I am running stable 8.5 on my backup machine.  It is a 386 install.  Backuppc is
version backuppc/stable,now 3.3.0-2 i386 [installed]

It uses apache2 (dont know if it will use other web servers) and has put the
following in the apache  /etc/apache2/conf-enabled/backuppc.conf file:

Alias /backuppc /usr/share/backuppc/cgi-bin/

<Directory /usr/share/backuppc/cgi-bin/>
        AllowOverride None
        Allow from all

        # Uncomment the line below to ensure that nobody can sniff importanti
        # info from network traffic during editing of the BackupPC config or
        # when browsing/restoring backups.
        # Requires that you have your webserver set up for SSL (https) access.
        #SSLRequireSSL

        Options ExecCGI FollowSymlinks
        AddHandler cgi-script .cgi
        DirectoryIndex index.cgi

        AuthUserFile /etc/backuppc/htpasswd
        AuthType basic
        AuthName "BackupPC admin"
        require valid-user

</Directory>

So I would assume that there should be a working install of apache2 before
backuppc is installed.  The only install problem I remember (this was quite a
while ago) was that I wanted the backups put in a directory mounted on a
separate partition.  Even though there was a setting for the backup directory in
backuppc the directory is hard coded to  "/var/lib/backuppc" in some of the
installed backuppc programs.  So to use another location you have to symbolic
link /var/lib/backuppc to that directory before install (or mount the partition
on /var/lib/backuppc).  So if you want to use another directory delete
/var/lib/backuppc and make the link (link -s /var/lib/backuppc  /somewhere-else
  or    mount /dev/sdxx /var/lib/backuppc).  Then run "apt-get install
--reinstall backuppc" and hopefully things will be setup correctly at that new
location.  Since I access the backup server on my local net I don't use https. 

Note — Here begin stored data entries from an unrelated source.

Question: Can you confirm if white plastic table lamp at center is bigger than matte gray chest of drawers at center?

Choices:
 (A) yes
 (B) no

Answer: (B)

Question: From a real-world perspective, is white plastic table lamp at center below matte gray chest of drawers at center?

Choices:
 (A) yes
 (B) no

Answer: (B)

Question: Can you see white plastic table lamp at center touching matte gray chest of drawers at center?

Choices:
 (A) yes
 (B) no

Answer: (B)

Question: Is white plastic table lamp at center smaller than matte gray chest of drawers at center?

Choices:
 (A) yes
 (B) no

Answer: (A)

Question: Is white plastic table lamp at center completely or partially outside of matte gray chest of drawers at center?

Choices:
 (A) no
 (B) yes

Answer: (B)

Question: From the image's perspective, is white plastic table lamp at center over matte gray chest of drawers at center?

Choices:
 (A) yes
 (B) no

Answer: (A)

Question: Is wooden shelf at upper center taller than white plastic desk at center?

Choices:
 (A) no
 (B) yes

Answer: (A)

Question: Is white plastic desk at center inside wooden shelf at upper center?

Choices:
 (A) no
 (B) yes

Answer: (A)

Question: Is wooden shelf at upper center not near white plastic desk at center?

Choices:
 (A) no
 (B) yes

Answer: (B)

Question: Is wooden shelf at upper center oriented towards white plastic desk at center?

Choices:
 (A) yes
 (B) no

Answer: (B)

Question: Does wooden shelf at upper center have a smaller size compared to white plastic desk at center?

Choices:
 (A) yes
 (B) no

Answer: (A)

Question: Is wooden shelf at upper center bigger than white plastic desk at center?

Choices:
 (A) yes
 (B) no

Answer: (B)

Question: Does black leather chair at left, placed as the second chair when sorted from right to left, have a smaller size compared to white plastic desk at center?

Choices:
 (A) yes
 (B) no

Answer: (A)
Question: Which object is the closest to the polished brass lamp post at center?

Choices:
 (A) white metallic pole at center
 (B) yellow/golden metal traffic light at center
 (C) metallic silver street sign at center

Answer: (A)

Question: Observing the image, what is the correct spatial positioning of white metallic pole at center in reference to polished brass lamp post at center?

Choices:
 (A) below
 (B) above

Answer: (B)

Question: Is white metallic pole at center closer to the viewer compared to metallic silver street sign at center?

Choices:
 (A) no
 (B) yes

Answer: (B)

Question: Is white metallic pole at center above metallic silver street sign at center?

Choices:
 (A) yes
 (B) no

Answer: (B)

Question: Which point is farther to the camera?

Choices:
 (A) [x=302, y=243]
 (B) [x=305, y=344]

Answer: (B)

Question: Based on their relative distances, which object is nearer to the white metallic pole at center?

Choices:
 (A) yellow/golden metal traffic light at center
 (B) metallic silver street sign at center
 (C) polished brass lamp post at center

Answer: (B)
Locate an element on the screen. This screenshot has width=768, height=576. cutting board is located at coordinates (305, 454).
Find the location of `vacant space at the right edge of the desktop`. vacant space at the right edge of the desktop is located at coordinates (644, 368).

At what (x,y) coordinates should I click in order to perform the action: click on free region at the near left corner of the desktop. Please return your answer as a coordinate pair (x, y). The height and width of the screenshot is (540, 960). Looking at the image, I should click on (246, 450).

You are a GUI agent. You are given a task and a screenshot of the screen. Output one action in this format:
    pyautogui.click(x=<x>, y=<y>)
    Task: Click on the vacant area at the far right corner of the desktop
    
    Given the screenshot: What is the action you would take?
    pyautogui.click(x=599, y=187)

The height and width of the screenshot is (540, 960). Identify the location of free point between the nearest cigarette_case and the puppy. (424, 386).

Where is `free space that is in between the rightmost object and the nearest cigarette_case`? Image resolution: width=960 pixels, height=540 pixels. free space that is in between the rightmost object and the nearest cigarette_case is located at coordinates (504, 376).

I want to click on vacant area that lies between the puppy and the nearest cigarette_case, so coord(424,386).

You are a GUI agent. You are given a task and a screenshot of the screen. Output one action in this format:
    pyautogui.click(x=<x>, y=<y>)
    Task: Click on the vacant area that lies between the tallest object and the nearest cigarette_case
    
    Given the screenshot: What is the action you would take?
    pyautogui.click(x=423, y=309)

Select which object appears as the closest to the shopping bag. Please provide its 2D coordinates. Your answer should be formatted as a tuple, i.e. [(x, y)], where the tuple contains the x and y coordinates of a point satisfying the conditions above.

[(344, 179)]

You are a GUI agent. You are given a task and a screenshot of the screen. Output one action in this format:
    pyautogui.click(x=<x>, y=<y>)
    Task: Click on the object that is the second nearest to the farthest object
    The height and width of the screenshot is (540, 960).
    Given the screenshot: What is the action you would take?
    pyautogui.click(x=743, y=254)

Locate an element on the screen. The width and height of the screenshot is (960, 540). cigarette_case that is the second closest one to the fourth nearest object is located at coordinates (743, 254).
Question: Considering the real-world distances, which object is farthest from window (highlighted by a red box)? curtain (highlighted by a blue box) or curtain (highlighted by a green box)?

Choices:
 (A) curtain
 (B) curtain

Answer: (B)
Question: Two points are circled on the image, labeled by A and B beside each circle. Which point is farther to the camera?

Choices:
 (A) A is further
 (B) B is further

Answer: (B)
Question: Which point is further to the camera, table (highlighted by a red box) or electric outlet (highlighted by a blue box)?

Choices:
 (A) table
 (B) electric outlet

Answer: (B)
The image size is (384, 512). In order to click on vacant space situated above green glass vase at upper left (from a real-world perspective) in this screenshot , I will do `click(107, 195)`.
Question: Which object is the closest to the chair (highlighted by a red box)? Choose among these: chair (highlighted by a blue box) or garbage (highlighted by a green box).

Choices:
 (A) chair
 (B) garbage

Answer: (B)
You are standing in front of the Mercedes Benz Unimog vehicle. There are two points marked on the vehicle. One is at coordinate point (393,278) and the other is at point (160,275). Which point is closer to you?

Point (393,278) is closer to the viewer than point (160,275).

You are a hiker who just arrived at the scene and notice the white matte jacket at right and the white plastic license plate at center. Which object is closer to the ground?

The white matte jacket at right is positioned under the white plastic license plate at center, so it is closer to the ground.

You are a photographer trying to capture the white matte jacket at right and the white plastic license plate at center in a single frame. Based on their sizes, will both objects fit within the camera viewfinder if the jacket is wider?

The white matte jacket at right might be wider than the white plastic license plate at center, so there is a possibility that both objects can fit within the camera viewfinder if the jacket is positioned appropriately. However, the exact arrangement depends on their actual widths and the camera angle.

I use rsync over ssh to connect to linux servers so the data transferred is over
a secure tunnel. So my backup of a remote vm is secure.  The backuppc user
should have public key that is placed in the authorized_keys file of the clients
that are to be backed up. http://backuppc.sourceforge.net/faq/ssh.html explains
this procedure.

Hope this helps.  I have run backuppc over 10 years at several locations where I
have worked and at home.  It just seems to run.